The judges believe that the testimony of a shop owner who allegedly saw Knox buying detergents hours after Kercher's death must be taken into consideration and not dismissed as the appellate court judges did, according to ANSA. The shop keeper did not come forward with his information until weeks after the murder.
They also suggested the Appeals Court was wrong to dismiss the testimony of a key witness as unreliable simply because he was a homeless person who frequented a public square. The man claimed he saw Knox and Sollecito with Guede near the park the night of the murder, which took place the day after Halloween.
In the appeals trial, he said he was sure he saw the three of them together because he remembered the presence of the buses which took students to clubs on Halloween.
The judges also wanted to clarify how many people were at the scene of the crime the night Kercher died and the precise time of her death, according to ANSA.

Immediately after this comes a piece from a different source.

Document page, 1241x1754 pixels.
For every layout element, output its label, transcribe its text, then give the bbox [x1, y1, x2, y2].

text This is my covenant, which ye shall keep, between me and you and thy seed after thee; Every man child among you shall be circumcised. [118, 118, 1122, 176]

Knox's lawyer, Carlo Dalla Vedova, told ABC News in April that he expects a new trial to begin in the next year. The trial is at the appellate level again and will take place in Florence, Italy.
In April, Knox told ABC News' Diane Sawyer that the Supreme Court's decision to order a third trial was "incredibly painful."
"I felt like after crawling through a field of barbed wire and finally reaching what I thought was the end, it just turned out that it was the horizon," Knox said. "And I had another field of barbed wire that I had ahead of me to crawl through."
Knox does not have to return to Italy for the trial, and extradition is not currently on the table.
If she is convicted again, that ruling would most likely be appealed up to the Italian Supreme Court.
Only if the Supreme Court upholds the guilty verdict could extradition even begin.